Abstract

US economic policy in the late twentieth century privileged the financial sector by advancing generous tax breaks for wealthy Americans and traders and prioritizing union-busting and cuts to social programs, producing a violence of deprivation against the poor and marginalized others. Simultaneously, the Reagan administration sought to shore up its political coalition in the post-Watergate era by appealing to a newly engaged Christian right with conservative social policies including pushback against the sexual revolution and the formation of the Meese Commission to study restrictions on pornography. These significant changes in culture found their way into a wealth of media including journalism, films, and novels that processed the seemingly contradictory moral claims underlying these policies: greed is good; sex is bad. This article draws on financial and literary theory to examine how two iconic novels from the era, Tom Wolfe’s The Bonfire of the Vanities (1987) and Bret Easton Ellis’s American Psycho (1991), exploit representations of sexualized violence to ramify and then explore the latent links among sex, violence, and finance.
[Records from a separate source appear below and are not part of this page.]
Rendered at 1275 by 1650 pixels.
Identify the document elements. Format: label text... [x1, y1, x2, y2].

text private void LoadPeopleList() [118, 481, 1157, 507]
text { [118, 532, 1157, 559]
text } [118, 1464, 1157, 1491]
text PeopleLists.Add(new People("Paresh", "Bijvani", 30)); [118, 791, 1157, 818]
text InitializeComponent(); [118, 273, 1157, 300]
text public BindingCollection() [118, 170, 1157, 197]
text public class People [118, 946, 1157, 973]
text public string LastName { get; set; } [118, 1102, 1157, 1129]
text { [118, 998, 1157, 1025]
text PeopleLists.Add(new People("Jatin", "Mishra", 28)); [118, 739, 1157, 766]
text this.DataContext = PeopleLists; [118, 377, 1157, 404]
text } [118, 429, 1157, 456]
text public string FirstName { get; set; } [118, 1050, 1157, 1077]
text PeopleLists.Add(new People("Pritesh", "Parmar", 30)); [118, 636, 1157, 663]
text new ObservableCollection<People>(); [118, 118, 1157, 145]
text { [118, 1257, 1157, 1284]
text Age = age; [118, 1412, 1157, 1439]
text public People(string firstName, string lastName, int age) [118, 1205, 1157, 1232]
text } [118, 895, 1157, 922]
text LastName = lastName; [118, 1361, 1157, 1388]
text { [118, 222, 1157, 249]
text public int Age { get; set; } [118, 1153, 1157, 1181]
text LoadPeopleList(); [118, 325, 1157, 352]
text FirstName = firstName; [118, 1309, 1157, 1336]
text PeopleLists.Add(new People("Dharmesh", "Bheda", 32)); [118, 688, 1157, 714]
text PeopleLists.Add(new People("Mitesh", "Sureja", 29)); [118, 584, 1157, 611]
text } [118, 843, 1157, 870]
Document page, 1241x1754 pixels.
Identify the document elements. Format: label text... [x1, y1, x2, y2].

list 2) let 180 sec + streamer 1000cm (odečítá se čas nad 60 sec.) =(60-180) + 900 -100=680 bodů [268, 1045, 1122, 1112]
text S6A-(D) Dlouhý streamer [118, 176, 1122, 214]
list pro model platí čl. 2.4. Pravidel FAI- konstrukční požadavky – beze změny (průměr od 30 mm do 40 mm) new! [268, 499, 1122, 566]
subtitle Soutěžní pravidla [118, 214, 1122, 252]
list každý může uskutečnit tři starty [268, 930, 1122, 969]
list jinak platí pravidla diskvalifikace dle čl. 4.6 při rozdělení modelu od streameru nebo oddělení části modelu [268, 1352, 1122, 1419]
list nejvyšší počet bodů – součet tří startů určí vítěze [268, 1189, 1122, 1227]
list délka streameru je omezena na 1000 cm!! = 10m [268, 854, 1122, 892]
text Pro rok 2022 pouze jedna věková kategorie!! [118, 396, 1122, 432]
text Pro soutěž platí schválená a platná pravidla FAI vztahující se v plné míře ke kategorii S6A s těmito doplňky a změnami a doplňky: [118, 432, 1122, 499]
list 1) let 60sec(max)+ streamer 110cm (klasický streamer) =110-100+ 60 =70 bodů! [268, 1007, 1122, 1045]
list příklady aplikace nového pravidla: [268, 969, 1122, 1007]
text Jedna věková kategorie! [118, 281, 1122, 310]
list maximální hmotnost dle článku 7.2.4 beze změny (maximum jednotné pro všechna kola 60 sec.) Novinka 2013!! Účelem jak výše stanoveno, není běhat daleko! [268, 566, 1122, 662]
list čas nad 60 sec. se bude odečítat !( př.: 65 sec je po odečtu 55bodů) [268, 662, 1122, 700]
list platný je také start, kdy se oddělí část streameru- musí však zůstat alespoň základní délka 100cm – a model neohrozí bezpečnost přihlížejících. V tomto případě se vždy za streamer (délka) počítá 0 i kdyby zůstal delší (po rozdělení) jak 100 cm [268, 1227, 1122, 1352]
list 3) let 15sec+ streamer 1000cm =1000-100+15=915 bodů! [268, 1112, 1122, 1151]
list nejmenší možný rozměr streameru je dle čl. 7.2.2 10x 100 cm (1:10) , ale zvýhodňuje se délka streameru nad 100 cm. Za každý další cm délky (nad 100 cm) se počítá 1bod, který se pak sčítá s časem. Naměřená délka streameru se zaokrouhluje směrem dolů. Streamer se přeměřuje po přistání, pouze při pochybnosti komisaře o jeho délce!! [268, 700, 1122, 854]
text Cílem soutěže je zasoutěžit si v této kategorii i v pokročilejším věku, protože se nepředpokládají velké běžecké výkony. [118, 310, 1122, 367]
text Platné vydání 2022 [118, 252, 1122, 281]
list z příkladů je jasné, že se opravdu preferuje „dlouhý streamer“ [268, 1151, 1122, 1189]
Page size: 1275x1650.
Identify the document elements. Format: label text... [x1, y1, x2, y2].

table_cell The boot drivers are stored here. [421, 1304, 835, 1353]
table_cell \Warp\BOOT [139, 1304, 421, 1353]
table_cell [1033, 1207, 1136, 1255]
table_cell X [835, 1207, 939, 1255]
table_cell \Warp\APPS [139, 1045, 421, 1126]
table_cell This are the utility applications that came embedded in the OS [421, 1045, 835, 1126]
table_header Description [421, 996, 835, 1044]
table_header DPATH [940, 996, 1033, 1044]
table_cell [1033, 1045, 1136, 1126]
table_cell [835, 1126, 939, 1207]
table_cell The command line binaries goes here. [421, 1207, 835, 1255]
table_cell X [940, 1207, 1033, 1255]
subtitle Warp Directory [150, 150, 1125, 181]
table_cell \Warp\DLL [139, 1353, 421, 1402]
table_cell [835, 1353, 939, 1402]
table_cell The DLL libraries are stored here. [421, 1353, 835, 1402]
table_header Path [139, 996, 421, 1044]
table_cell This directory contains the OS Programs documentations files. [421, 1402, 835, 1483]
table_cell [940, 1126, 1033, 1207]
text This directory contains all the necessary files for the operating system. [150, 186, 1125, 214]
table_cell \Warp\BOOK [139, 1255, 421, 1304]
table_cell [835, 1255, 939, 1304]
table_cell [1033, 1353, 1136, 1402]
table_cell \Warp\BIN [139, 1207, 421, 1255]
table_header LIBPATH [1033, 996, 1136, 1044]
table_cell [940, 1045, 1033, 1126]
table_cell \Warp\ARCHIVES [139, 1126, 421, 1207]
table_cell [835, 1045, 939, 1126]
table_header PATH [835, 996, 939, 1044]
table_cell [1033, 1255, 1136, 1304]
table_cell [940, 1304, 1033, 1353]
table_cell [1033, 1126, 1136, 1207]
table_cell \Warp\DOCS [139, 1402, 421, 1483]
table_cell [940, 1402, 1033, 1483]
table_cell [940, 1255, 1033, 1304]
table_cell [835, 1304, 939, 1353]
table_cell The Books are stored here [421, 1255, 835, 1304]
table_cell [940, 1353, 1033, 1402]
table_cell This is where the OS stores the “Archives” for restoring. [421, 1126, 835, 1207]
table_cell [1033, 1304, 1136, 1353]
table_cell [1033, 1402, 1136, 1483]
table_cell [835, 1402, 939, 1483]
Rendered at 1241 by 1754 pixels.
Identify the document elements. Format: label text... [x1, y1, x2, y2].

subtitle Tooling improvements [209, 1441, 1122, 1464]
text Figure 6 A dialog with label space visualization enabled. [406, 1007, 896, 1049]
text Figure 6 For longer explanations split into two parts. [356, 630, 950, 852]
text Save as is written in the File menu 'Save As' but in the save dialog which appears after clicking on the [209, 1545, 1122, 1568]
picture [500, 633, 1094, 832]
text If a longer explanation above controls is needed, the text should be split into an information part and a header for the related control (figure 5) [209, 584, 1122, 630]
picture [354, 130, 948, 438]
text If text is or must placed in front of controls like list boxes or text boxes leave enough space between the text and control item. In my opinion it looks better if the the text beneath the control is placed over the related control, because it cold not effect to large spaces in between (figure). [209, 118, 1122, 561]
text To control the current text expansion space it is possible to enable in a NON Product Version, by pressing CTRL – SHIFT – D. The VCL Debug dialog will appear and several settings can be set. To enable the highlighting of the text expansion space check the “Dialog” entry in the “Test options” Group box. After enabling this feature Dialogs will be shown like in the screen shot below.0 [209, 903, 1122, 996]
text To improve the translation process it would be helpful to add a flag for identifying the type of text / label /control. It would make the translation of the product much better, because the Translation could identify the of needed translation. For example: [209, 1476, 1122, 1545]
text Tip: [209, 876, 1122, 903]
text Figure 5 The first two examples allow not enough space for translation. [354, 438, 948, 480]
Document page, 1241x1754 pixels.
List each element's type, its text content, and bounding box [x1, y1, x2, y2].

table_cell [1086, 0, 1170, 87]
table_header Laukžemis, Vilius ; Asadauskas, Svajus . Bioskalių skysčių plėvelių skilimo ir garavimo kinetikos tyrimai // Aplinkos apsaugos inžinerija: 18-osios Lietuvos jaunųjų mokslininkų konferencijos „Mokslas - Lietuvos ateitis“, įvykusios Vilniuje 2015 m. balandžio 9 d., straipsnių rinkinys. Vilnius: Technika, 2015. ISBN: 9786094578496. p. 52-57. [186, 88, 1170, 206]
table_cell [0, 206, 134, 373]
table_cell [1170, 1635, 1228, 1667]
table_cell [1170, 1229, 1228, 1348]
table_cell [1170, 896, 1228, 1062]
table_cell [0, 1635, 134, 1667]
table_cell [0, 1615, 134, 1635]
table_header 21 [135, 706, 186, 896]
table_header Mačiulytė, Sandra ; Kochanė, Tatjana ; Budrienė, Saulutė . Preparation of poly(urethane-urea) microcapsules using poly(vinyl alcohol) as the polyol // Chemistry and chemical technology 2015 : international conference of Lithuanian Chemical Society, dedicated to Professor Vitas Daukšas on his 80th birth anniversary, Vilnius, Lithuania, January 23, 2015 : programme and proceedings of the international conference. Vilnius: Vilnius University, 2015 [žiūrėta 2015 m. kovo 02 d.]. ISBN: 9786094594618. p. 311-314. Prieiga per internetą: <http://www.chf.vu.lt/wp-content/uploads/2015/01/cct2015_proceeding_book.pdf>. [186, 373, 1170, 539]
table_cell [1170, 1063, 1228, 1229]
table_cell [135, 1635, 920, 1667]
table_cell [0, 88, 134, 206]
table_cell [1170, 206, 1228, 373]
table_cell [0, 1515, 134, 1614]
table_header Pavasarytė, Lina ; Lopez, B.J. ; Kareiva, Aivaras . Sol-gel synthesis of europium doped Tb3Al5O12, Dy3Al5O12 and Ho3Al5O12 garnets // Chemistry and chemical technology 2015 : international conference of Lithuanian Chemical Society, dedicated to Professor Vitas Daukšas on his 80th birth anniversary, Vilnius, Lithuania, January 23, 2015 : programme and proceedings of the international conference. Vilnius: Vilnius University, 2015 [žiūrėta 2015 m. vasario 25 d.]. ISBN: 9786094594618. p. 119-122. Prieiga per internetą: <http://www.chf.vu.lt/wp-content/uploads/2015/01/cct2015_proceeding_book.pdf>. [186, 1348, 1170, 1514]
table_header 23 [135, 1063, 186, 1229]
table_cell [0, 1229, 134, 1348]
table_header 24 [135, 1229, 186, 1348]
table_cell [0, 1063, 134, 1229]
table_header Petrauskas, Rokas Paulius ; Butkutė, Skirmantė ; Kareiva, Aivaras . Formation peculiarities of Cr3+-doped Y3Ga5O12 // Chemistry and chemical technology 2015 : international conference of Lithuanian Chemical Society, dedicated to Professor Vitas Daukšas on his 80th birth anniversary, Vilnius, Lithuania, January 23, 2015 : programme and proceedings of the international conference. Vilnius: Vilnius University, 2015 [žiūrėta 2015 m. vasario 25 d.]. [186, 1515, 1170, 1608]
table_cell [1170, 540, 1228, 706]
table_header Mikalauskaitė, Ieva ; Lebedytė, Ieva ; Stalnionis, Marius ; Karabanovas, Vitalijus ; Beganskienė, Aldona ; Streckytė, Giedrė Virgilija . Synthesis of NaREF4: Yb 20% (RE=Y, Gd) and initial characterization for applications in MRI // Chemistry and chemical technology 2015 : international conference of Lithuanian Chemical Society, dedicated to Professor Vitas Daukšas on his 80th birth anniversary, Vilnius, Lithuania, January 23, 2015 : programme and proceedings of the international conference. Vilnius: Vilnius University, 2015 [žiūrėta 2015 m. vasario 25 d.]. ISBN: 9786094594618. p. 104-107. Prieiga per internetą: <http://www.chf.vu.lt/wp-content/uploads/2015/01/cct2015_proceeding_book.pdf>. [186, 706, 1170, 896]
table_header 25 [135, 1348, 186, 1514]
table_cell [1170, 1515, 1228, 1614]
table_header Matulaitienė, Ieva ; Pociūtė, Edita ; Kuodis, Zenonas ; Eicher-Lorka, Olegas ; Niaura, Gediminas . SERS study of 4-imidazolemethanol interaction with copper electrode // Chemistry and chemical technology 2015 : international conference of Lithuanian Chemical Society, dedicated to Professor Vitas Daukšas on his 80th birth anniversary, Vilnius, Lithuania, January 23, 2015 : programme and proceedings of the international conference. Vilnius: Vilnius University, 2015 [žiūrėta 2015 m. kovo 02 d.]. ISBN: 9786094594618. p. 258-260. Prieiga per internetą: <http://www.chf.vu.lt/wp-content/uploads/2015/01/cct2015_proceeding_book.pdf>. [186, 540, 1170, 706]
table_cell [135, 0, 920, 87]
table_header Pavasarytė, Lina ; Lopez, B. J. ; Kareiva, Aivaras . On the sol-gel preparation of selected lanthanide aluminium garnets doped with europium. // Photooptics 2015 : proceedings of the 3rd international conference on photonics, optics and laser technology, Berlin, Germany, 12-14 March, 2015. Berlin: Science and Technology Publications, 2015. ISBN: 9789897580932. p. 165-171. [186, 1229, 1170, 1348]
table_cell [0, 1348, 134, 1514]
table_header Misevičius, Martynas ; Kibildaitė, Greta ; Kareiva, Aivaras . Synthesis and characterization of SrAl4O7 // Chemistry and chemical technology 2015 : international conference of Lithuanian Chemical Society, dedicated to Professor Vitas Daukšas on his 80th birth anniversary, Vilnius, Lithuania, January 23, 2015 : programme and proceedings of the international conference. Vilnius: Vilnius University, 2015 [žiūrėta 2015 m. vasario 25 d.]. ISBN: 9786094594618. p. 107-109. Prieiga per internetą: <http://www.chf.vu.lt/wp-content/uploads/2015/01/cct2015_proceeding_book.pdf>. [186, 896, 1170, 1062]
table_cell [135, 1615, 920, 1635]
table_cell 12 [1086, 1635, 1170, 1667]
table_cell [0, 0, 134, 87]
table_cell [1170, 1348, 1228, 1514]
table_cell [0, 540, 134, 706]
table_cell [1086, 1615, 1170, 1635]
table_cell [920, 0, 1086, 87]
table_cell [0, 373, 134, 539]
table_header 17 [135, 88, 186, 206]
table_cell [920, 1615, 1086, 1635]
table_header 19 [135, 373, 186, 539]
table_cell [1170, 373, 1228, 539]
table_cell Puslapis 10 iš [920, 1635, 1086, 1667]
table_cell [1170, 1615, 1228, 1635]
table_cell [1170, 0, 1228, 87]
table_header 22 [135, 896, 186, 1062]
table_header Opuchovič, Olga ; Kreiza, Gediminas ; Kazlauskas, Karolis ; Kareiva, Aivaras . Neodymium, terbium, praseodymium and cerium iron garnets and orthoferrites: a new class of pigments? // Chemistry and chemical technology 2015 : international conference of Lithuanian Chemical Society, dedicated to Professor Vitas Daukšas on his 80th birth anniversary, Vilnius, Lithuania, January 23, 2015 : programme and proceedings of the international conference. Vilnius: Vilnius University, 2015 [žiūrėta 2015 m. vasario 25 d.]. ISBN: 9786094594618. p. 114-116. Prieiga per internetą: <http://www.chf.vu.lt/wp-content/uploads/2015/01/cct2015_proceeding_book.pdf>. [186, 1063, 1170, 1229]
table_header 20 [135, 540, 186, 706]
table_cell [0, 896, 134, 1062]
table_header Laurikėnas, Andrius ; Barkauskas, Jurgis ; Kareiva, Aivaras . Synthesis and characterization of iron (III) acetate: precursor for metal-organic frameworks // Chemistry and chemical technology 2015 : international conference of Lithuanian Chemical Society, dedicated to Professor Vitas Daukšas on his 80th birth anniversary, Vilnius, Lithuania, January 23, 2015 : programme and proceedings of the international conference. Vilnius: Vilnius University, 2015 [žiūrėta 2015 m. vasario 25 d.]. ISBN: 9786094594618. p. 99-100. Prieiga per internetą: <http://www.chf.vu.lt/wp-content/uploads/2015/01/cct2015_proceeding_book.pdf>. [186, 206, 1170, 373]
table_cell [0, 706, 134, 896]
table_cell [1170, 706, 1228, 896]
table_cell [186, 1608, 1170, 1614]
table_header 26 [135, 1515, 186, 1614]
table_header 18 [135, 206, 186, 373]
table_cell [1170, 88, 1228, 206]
Each novel satirizes Wall Street’s violent indifference by embodying it in a figure of elite, white masculinity whose privilege is expressed through sex. The novels’ critiques, however, turn out to be self-contradictory, as their disavowal of the fictionality of finance is bound up with a concomitant investment in regressive sexual politics. In so doing, the novels demonstrate that culture-industry efforts to push back against economic deregulation may be allied with the cultural systems that support that deregulation or enable it.